When you reach the line containing "woven basket: present [730,722,795,796]" in the entries below, start writing out each line exactly, and stop after the line containing "potted plant: present [126,461,230,626]".

[Indoor scene change data]
[Start of Attachment]
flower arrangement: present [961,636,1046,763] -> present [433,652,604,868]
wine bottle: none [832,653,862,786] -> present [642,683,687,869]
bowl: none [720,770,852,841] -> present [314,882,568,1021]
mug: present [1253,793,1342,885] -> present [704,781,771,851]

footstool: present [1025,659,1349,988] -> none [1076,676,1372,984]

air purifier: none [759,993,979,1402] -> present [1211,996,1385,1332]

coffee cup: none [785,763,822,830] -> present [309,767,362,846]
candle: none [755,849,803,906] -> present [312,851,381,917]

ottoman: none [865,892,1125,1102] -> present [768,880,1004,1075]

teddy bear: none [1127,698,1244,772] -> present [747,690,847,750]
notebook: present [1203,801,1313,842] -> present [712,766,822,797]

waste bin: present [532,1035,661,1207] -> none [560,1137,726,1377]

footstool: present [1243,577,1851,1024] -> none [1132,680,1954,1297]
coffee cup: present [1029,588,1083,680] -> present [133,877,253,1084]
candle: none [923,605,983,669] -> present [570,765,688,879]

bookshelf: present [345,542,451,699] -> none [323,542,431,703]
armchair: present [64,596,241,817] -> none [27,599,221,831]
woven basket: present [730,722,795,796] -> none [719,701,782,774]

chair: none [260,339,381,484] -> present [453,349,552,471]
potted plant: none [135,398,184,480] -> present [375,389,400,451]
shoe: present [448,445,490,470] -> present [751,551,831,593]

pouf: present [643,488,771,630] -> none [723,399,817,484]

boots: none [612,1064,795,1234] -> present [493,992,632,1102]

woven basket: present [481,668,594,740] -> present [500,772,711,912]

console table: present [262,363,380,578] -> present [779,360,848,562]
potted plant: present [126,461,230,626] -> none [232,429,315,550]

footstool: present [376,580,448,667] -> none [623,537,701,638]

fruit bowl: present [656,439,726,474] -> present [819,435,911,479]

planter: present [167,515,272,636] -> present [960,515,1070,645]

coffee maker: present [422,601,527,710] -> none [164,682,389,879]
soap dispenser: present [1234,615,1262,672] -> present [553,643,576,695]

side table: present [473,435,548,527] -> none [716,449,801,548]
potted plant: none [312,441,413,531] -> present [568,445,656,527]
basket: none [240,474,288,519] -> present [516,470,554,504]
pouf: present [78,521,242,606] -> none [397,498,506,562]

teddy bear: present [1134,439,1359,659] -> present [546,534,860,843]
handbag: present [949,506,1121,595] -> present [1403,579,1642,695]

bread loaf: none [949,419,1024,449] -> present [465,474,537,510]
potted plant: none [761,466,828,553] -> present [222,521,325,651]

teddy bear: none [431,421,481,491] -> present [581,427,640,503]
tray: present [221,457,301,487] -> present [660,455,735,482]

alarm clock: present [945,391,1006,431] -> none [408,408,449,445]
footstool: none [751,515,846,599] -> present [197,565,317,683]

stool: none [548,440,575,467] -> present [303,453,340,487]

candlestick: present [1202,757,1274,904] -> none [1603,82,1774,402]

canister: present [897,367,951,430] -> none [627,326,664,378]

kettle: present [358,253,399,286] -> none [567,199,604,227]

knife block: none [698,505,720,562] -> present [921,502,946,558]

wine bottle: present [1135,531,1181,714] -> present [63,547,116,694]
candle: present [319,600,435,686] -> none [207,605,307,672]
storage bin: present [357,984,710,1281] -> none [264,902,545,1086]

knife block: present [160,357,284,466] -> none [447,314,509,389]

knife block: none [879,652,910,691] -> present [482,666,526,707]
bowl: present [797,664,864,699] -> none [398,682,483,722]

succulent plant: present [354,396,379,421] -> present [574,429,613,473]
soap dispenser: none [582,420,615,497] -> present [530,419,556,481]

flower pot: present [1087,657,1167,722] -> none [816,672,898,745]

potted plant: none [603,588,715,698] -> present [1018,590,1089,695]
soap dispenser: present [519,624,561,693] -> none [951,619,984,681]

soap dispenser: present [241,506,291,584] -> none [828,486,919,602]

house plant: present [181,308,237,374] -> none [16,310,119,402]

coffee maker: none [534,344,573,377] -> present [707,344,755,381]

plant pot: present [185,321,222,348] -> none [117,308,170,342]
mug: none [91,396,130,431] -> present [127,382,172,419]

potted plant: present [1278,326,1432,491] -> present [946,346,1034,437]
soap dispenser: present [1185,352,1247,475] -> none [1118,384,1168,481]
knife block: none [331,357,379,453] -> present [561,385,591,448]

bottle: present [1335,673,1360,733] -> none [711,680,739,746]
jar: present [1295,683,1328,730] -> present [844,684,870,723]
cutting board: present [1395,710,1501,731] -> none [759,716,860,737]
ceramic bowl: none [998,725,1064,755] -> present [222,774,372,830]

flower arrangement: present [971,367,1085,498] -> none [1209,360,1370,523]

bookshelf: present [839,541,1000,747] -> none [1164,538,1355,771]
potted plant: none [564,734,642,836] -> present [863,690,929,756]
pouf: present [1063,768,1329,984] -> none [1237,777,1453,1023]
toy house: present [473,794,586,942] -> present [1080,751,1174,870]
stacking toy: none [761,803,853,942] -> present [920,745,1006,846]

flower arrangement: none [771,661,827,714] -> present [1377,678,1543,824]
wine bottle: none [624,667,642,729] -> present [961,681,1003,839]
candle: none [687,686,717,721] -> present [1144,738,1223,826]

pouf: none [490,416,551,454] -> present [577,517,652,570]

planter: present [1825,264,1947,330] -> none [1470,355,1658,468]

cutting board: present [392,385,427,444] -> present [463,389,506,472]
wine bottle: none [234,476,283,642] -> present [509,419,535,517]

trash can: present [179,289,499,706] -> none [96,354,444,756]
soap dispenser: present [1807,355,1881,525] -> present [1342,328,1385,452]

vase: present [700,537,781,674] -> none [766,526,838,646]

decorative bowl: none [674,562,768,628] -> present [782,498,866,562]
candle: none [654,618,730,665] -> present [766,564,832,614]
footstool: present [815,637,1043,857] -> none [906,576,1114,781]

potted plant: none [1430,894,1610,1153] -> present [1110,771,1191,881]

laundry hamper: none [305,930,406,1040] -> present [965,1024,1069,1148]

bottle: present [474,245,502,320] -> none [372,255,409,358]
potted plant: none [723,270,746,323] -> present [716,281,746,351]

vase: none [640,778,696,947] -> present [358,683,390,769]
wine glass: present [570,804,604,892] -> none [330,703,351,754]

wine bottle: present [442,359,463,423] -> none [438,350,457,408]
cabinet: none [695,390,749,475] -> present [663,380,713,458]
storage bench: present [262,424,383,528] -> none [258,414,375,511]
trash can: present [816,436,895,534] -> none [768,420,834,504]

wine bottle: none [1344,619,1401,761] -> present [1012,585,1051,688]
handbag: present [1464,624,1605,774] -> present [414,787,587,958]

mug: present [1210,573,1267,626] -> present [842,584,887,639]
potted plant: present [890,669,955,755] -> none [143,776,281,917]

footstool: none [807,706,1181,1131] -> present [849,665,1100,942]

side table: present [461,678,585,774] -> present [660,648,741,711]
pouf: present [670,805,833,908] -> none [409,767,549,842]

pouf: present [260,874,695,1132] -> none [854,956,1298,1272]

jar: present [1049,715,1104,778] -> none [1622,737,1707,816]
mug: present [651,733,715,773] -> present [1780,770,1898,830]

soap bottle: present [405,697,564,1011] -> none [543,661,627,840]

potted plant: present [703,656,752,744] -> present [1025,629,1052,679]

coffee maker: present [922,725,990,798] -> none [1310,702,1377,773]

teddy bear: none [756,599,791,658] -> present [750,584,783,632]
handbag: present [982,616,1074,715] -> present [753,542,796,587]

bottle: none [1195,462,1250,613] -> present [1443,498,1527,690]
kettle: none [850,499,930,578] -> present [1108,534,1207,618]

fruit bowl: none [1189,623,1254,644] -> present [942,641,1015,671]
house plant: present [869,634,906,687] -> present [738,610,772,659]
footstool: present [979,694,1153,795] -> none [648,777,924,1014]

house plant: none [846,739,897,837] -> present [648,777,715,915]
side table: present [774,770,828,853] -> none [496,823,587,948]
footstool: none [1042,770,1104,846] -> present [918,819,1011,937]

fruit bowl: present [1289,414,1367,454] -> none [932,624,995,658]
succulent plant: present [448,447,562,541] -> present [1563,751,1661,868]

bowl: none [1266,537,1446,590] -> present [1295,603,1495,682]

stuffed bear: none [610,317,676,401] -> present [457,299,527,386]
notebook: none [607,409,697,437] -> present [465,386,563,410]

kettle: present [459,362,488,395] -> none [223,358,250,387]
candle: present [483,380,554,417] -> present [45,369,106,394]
[End of Attachment]
Result for this task =>
woven basket: present [730,722,795,796] -> none [719,701,782,774]

chair: none [260,339,381,484] -> present [453,349,552,471]
potted plant: none [135,398,184,480] -> present [375,389,400,451]
shoe: present [448,445,490,470] -> present [751,551,831,593]

pouf: present [643,488,771,630] -> none [723,399,817,484]

boots: none [612,1064,795,1234] -> present [493,992,632,1102]

woven basket: present [481,668,594,740] -> present [500,772,711,912]

console table: present [262,363,380,578] -> present [779,360,848,562]
potted plant: present [126,461,230,626] -> none [232,429,315,550]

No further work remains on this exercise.